The issue is that they're not idiots but rational intelligent people that can understand different rewards. They can always get a new job and if the payout if higher from nuking the company along the way then it's rational for them to be biased that way.


Board members often have the same issue, but in a different way. Probably the favorite two step approach:

1. Guide the company to do things that boost the stock price in the short term (1-3 years) but destroy the company's ability to compete on longer time lines

2. Dump your stock position

This doesn't usually happen with founders, but I can personally attest to the fact that this has been done intentionally by board members of billion dollar businesses.

There are also more subtle approaches, e.g. board members pushing for strategies that hurt the company, but boost the board members' other holdings.

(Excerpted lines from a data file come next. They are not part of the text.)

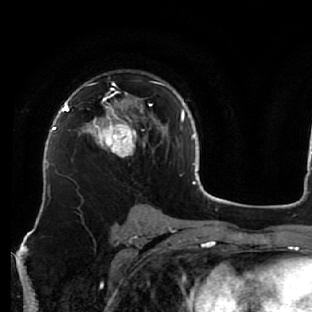
Breast MRI (dynamic contrast-enhanced), one axial slice; slice 40 of 76 in the series (ordered by position); cropped to one breast; dynamic contrast-enhanced series, time point 2 of 7 at this slice position (early post-contrast); 1.5 T; TE 2.6 ms, TR 5.7 ms; 2.5 mm slice thickness; 312 × 312 image matrix. Female patient.
Annotated regions visible in this slice (semi-automatic segmentation, software-assisted and operator-edited):
- enhancing-tissue mask used for the functional tumour volume (all voxels passing the contrast-enhancement thresholds inside the analysis volume; usually the tumour): box from (x=78, y=83) to (x=163, y=157) px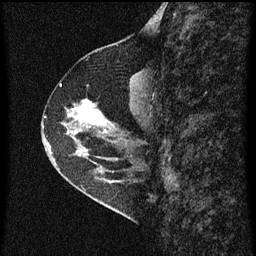
Breast MRI (dynamic contrast-enhanced), one sagittal slice. Slice 26 of 60 in the series (ordered by position). Dynamic contrast-enhanced series, image 2 of 3 at this slice position (ordered by acquisition). 1.5 T. TE 4.2 ms, TR 8 ms. 2 mm slice thickness. 256 × 256 image matrix, field of view 180 × 180 mm. Patient: female, 56 years.
Structures marked on this image (semi-automatic segmentation, software-assisted and operator-edited):
- analysis volume of interest (the breast-tissue region the enhancement analysis was run in; not a lesion): box from (x=49, y=98) to (x=110, y=159) px
- tumour enhancement mask (voxels above the 70 % enhancement threshold inside the analysis volume of interest): (x=76, y=100)–(x=103, y=125)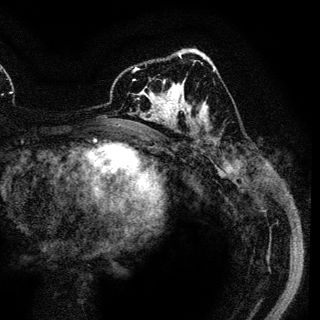
Breast MRI (dynamic contrast-enhanced), one axial slice; position 70 of 136 along the scan axis; cropped to one breast; dynamic contrast-enhanced series, time point 2 of 6 at this slice position (early post-contrast); 3 T; TE 4.2 ms, TR 7.9 ms; 1.2 mm slice thickness; 320 × 320 image matrix, field of view 213 × 213 mm. Female patient.
Annotated regions visible in this slice (semi-automatically segmented with operator editing):
- enhancing-tissue mask used for the functional tumour volume (all voxels passing the contrast-enhancement thresholds inside the analysis volume; usually the tumour): box from (x=133, y=69) to (x=189, y=120) px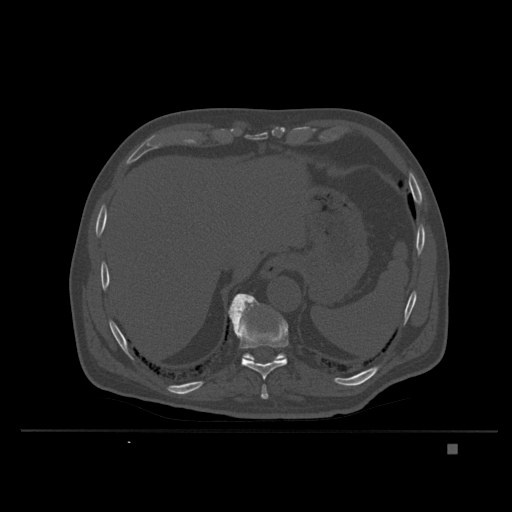
CT including the spine, one axial slice. Slice 192 of 435 in the series (ordered by position). Bone window (W 1800 / L 400 HU). 1.5 mm slice thickness. 512 × 512 image matrix, field of view 434 × 434 mm. Patient: male, 73 years. Case-level facts recorded for this patient, not image findings: primary cancer: skin.
Annotated regions visible in this slice (semi-automatically segmented with operator editing):
- T10 vertebra: bounding box <232,307,289,380> (left, top, right, bottom; pixels)
- T11 vertebra: <228,293,288,363>
- T9 vertebra: <261,385,269,401>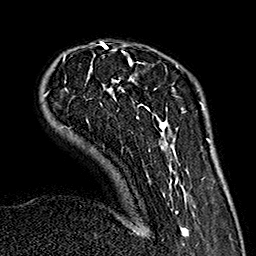
Breast MRI (dynamic contrast-enhanced), one axial slice; position 42 of 160 along the scan axis; cropped to one breast; dynamic contrast-enhanced series, time point 2 of 7 at this slice position (early post-contrast); 1.5 T; TE 2.7 ms, TR 5.1 ms; 256 × 256 image matrix. Female patient.
Outlined on this slice (semi-automatic segmentation, software-assisted and operator-edited):
- enhancing-tissue mask used for the functional tumour volume (all voxels passing the contrast-enhancement thresholds inside the analysis volume; usually the tumour): bounding box (x1, y1, x2, y2) in pixels: (43, 42, 189, 236)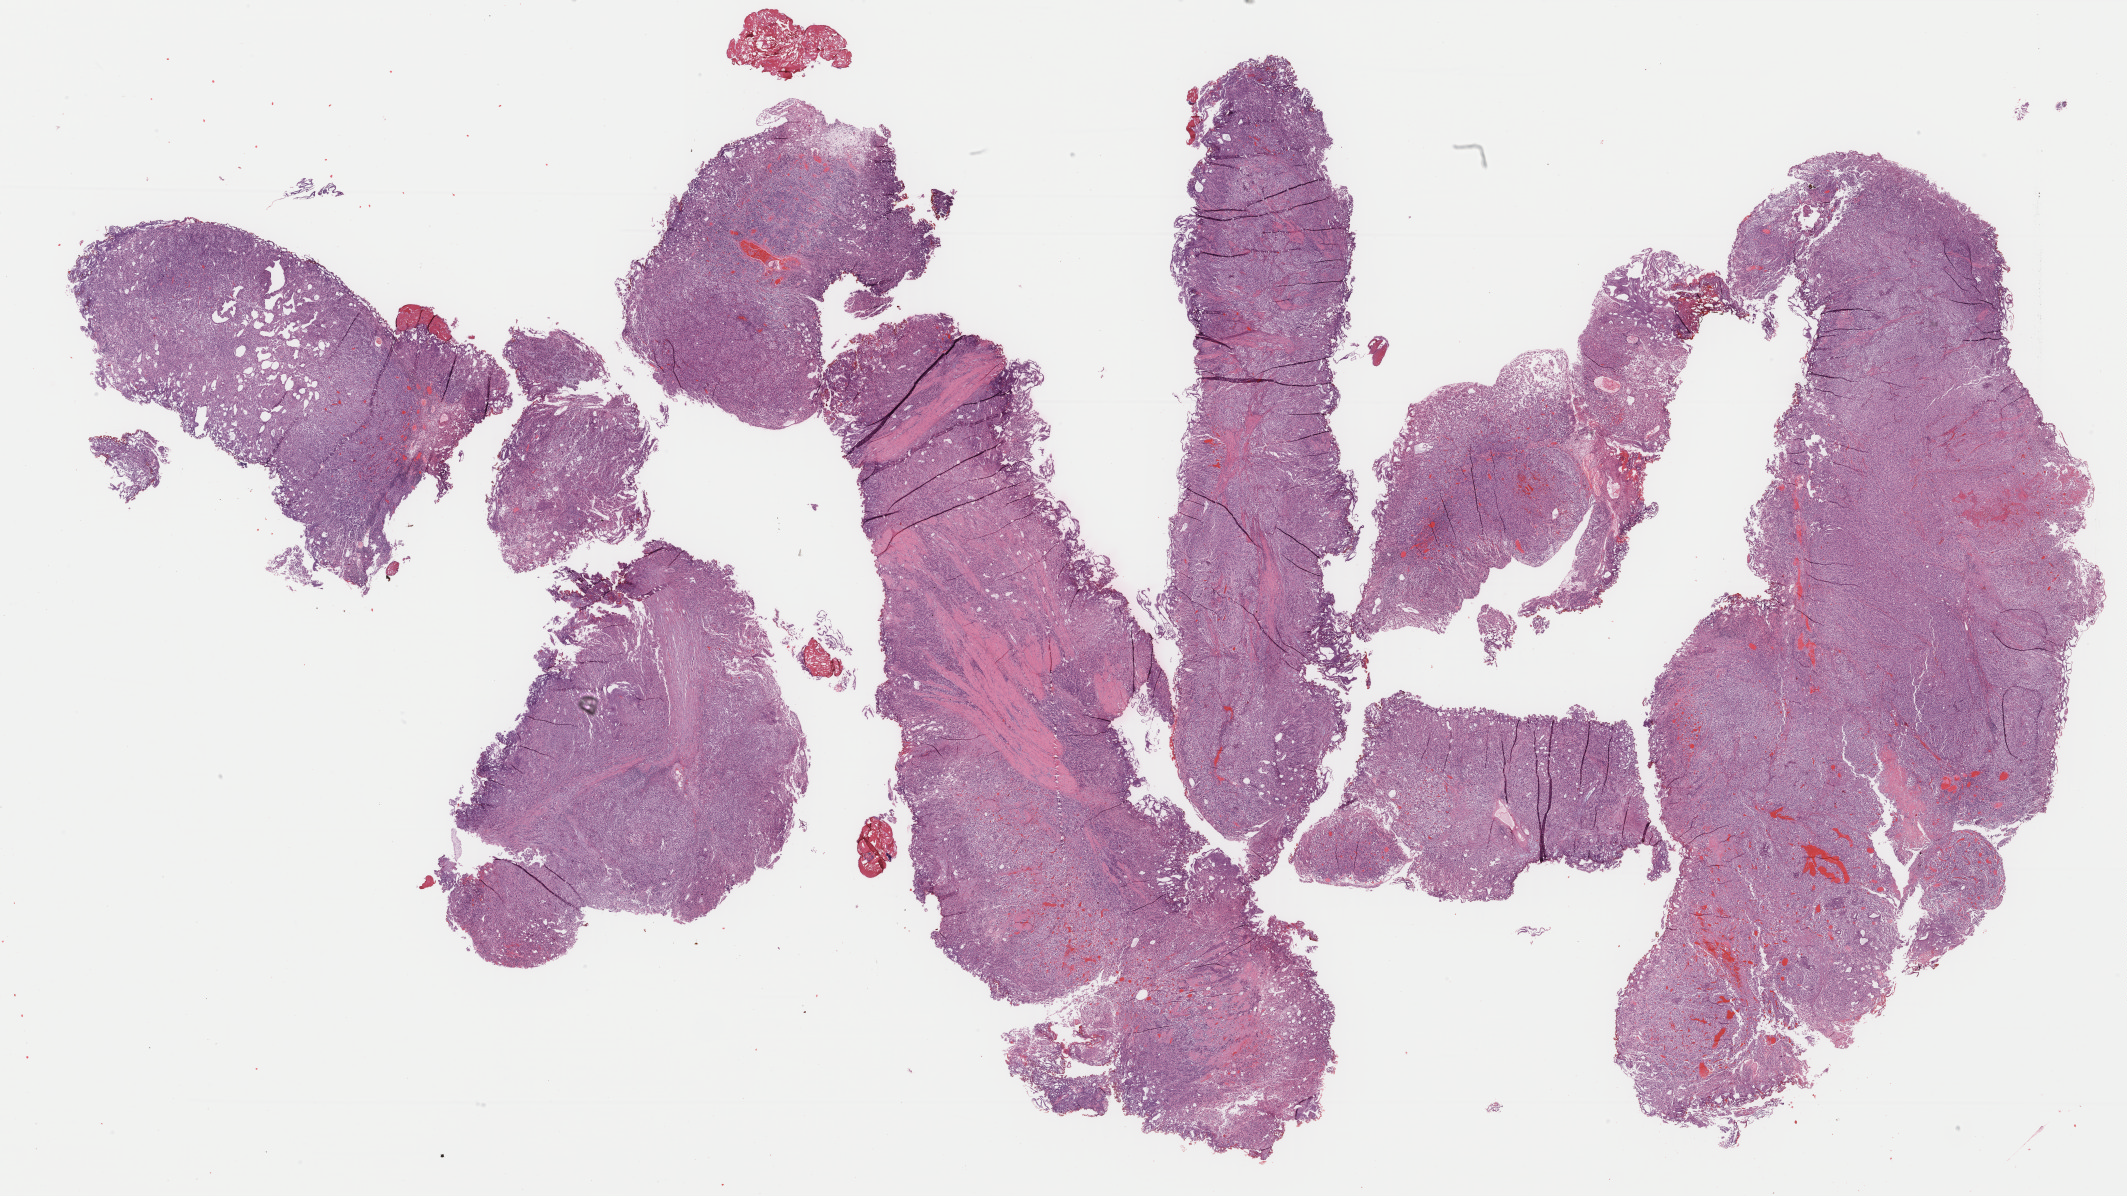
Digitized H&E-stained tissue section (whole slide) — a low-resolution overview of the entire scanned area, about 33.8 x 19.0 mm (acquisition: 40x scan), formalin-fixed paraffin-embedded (FFPE) diagnostic section, sample: primary tumour, bladder. Patient: male, age at initial diagnosis 51 years. Histologic grade: high grade.
• pathologic diagnosis: Transitional cell carcinoma
• AJCC pathologic stage: II (6th edition)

Next, describe traditional board members and CEOs.


Exactly my point except their interests tend to be aligned with the other stockholders of the company since they all make money from the stock. The cases where they don't are well known such as VCs insisting on massive growth (go big or go bankrupt), activist investors and so on.


> Exactly my point except their interests tend to be aligned with the other stockholders of the company since they all make money from the stock.

...because of how executive compensation is typically structured. Non-executive employees can also receive stock grants.


I'm suggesting NOT being top-down, getting their feedback and letting them make decisions, without formal board seats and votes.

It's possible to not have a top-down approach on a day-to-day basis, but for the founders to still maintain veto power at the end of the day if shit happens.


What kind of honest feedback can a manager get from the employee he has firing authority over?

And what employee would prefer a promise to represent their best interests on the board over actual representation?


I guess the question I would ask is the following. Assuming you're already doing a decent job of soliciting feedback from employees, what's the argument for effectively giving one employee a louder voice than everyone one else? Because I don't see how that doesn't happen to at least some degree.


Not malice, not stupidity, but a third even more prevalent failing: incentives.